Adapters, yes, but no Ethernet cable.  I was directed to another department store around the corner for that.

 It’s possibly not been conveyed so far just how much I do not understand Dublin.  Department stores have specialties.  For instance, Penney’s was obviously a clothing department store, with an auxiliary homewares section taking up the least possible amount of space otherwise reserved for children’s clothing.  Eamon’s, the bookstore that housed ‘Insomnia’, was mostly books, but had a small electronics and stationery store above.
Also, the department store I went to did not look like a department store, because there was no outward indication that all the stores inside were connected, until you actually bother to look inside.  In the electronics section, I looked befuddled until one of the floor staff took pity on me and helped me find what I was looking for.  At the counter another staff member, obviously recognising the foreigner’s bunny-in-the-headlights I-haven’t-slept-yet, I-don’t-understand-your-money look (or maybe he just worked it out because I asked for an Australian to Irish power adapter), asked me how long I was staying for, and when I’d gotten off the plane, and said nothing while I tried to figure out whether I was holding a 1 or 2 euro coin.

 Back at my room, I find out that I can’t make the Internet work anyway because something something student registration password something.  Good.  Fine.  Good.  Right.

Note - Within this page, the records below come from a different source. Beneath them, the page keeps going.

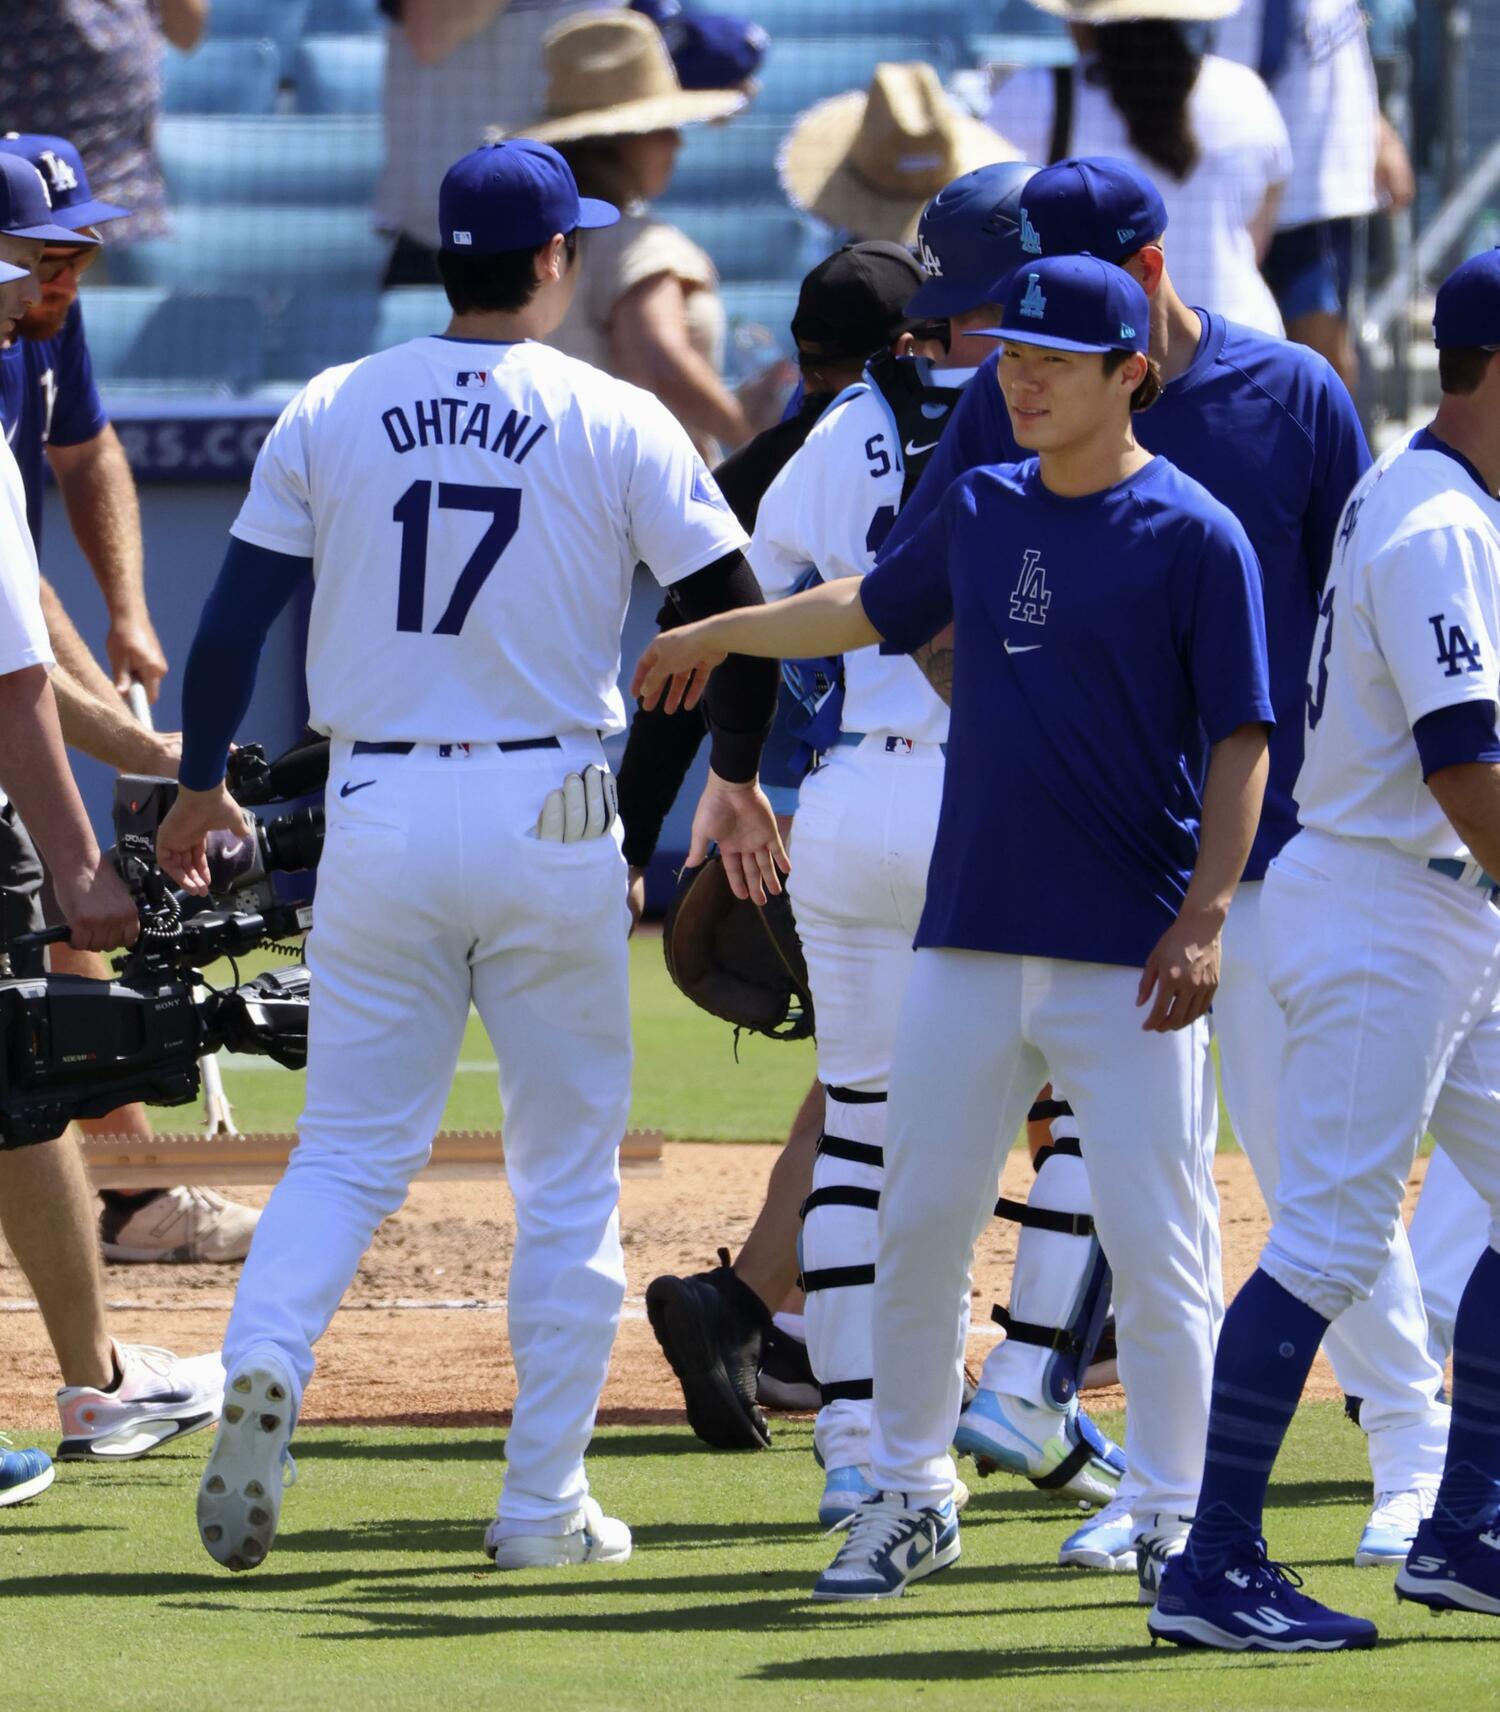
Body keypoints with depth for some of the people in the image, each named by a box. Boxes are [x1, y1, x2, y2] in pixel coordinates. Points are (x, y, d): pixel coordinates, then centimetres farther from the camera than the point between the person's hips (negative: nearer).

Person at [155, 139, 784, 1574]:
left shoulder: (330, 412, 3)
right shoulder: (616, 424, -3)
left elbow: (235, 613, 2)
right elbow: (736, 610, -2)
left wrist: (199, 786, 16)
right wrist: (735, 779, 15)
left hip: (378, 817, 2)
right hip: (550, 815, -2)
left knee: (351, 1149, 8)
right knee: (569, 1170, 10)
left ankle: (264, 1362, -21)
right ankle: (544, 1504, 8)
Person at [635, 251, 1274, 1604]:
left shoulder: (1196, 537, -6)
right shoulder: (979, 513, 11)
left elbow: (1241, 741, -8)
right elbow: (868, 610, 30)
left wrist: (1206, 916, -17)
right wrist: (718, 635, 42)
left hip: (1127, 955, -5)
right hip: (972, 937, 6)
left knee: (1153, 1242, -5)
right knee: (919, 1225, 7)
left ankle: (1177, 1521, 5)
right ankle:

I tried to have a shower to calm down but I don’t even what are these showers?
The cold tap turns the water on and off, and the hot tap adjusts the temperature, but there are tabs on each one to change the amount of each?  But I can’t move the tabs anyway, and the water temperature still changes.  I AM SO CONFUSED YOU GUYS YOU HAVE JUST NO IDEA.
And the towels.  I usually much prefer huge, fluffy towels, but somehow the towel I have feels fluffy dry, but is actually sleek.  I usually hate that, but this one feels like the best thing ever.
What have I done to myself?

 Showers happened despite my obviously failing sanity, and now I smell like coconut and green tea and bergamot.  Because it’s been a long day, and I can smell like an ethnic cuisine stereotype if I want to.